In so holding, we parallel the Ninth Circuit's determination in Bear v. Coben (In re Golden Plan of California, Inc.), 829 F.2d 705 (9th Cir.1986). In Bear, the investors had interests in notes held by the bankrupt entity. The bankruptcy court held that some of these investors had actual ownership interests in the instruments. Id. at 707. The bankruptcy court imposed costs and expenses on these investors, but the Ninth Circuit reversed:


The bankruptcy court also erred in concluding that, even if the investors did not fall within the letter of section 506(c), it was empowered by virtue of its broad equitable powers under 11 U.S.C. § 105(a) to charge the Fox investors with the expense of administering their notes and trust deeds.

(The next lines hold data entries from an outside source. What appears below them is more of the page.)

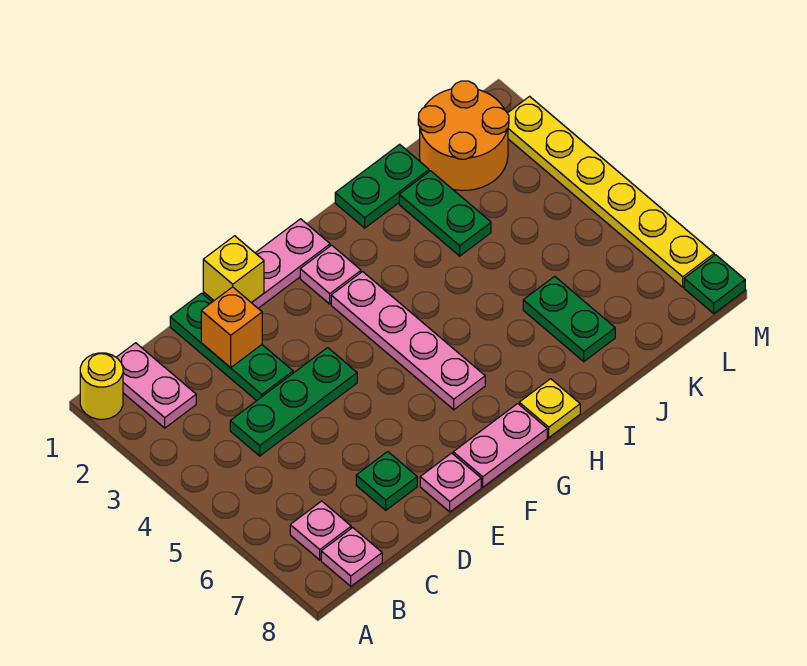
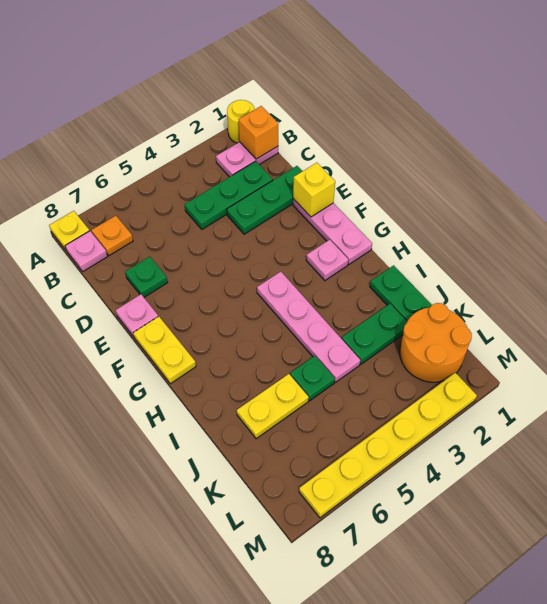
pink 1x1 plate [290,501,351,560] -> orange 1x1 plate [92,216,133,256]
green 1x3 plate [230,348,357,456] -> green 1x3 plate turned to [185,161,273,229]
orange 1x1 brick [201,287,262,368] -> orange 1x1 brick moved to [239,106,279,159]
pink 1x2 plate [453,404,547,487] -> yellow 1x2 plate [133,316,196,384]
pink 1x4 plate [331,272,485,410] -> pink 1x4 plate turned to [257,272,360,382]
yellow 1x1 plate [519,379,580,438] -> yellow 1x1 plate moved to [49,211,89,251]
green 1x2 plate [523,276,615,362] -> yellow 1x2 plate [237,374,309,439]
green 1x1 plate [684,255,745,314] -> green 1x1 plate moved to [290,356,335,401]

The Bankruptcy Code does not provide for the imposition of costs on owners as opposed to secured parties. Although 11 U.S.C. § 105(a) empowers the bankruptcy court to exercise its equitable powers to protect the integrity of the bankrupt's estate, there is a strong reluctance to allow the assessment of any fees and costs in bankruptcy proceedings which are not expressly authorized by the Bankruptcy Act, or that are not well established by judicial precedent.


It has been held that a bankruptcy court's equitable powers must be strictly confined within the prescribed limits of the Bankruptcy Act.


Id. at 713 (citations omitted). We agree.



We therefore AFFIRM the decision of the district court.